Henry DUNCAN, Respondent, v. Ellen KELLY, Appellant.
Appeal from an order of the Supreme Court (Canfield, J.), entered March 3, 1997 in Rensselaer County, which denied defendant's motion for summary judgment dismissing the complaint.
Plaintiff commenced this action to recover for injuries he sustained when he and defendant collided while both of them were skiing at Bromley Mountain, a ski area in Manchester, Vermont. Following joinder of issue and discovery, defendant moved for summary judgment dismissing the complaint upon the ground that her conduct was not reckless or intentional as a matter of law. Supreme Court denied the motion and defendant now appeals.
We affirm. As a threshold matter, we note our disagreement with defendant's central legal assumption that plaintiff may prevail in the action only if he establishes defendant's conduct to have been either reckless or intentional. Rather, it is our view that a recovery by plaintiff may be predicated upon a showing of ordinary negligence on defendant's part. Although an individual who participates in downhill skiing assumes the usual risks inherent in that activity (see, Jordan v. Maple Ski Ridge, 229 A.D.2d 756, 757, 645 N.Y.S.2d 598; Dicruttalo v. Blaise Enters., 211 A.D.2d 858, 859, 621 N.Y.S.2d 199; Fabris v. Town of Thompson, 192 A.D.2d 1045, 1046, 597 N.Y.S.2d 477), including the risk of personal injury caused by other persons using the facilities (General Obligations Law § 18-101 ), both this court and the Court of Appeals have included another participant's negligence (together with the more obvious reckless or intentional conduct) within the range of risks that will not be assumed by a voluntary participant in a sporting activity (see, Morgan v. State of New York, 90 N.Y.2d 471, 485, 662 N.Y.S.2d 421, 685 N.E.2d 202; Martin v. Luther, 227 A.D.2d 859, 860, 642 N.Y.S.2d 728; but see, Kaufman v. Hunter Mtn. Ski Bowl, 240 A.D.2d 371, 657 N.Y.S.2d 773, lv. denied 91 N.Y.2d 805, 668 N.Y.S.2d 560, 691 N.E.2d 632). Consistent with that view, the Legislature has undertaken to define a skier's duties, requiring (as relevant here) all skiers “[t]o remain in constant control of speed and course at all times while skiing so as to avoid contact with * * * other skiers * * * [and] [n]ot to overtake another skier in such a manner as to cause contact with the skier being overtaken and to yield the right-of-way to the skier being overtaken” (General Obligations Law § 18-105 ,  ). Fundamentally, “[w]hen a statute, in the interest of the general public, defines the degree of care to be used under specified circumstances, it * * * defines a duty enforceable in a common-law negligence action” (1A N.Y. PJI 2:25, at 217 [3d ed. 1998] ).

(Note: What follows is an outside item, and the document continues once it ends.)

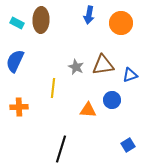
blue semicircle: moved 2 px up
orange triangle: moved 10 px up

Although defendant's deposition testimony tends to absolve her of any culpability for the collision, it is our view that the record contains contrary evidence sufficient to raise a material question of fact as to whether defendant's conduct was negligent (see, Friends of Animals v. Associated Fur Mfrs., 46 N.Y.2d 1065, 1067, 416 N.Y.S.2d 790, 390 N.E.2d 298). Notably, plaintiff testified at an examination before trial that, at the time of the collision, he had just reached the bottom of a trail and was right beside a chairlift, proceeding very slowly in what he described as “an area of great caution”, preparing to go through the gate to the lift. All of a sudden, he was struck from behind by defendant. Although plaintiff did not observe defendant as she approached him, at the last moment plaintiff caught sight of her over his shoulder and saw her flying through the air with a ski up in the air such that it struck him across his back. If believed, plaintiff's version could support a finding that defendant was negligent in her failure to yield to plaintiff as she overtook him. We also note that defendant struck plaintiff with sufficient force to cause him to sustain a fractured clavicle, a number of fractured ribs and a punctured lung.
Under the circumstances, we conclude that Supreme Court did not err in denying defendant's summary judgment motion.
ORDERED that the order is affirmed, with costs.
CARDONA, P.J., and MIKOLL, CREW and YESAWICH, JJ., concur.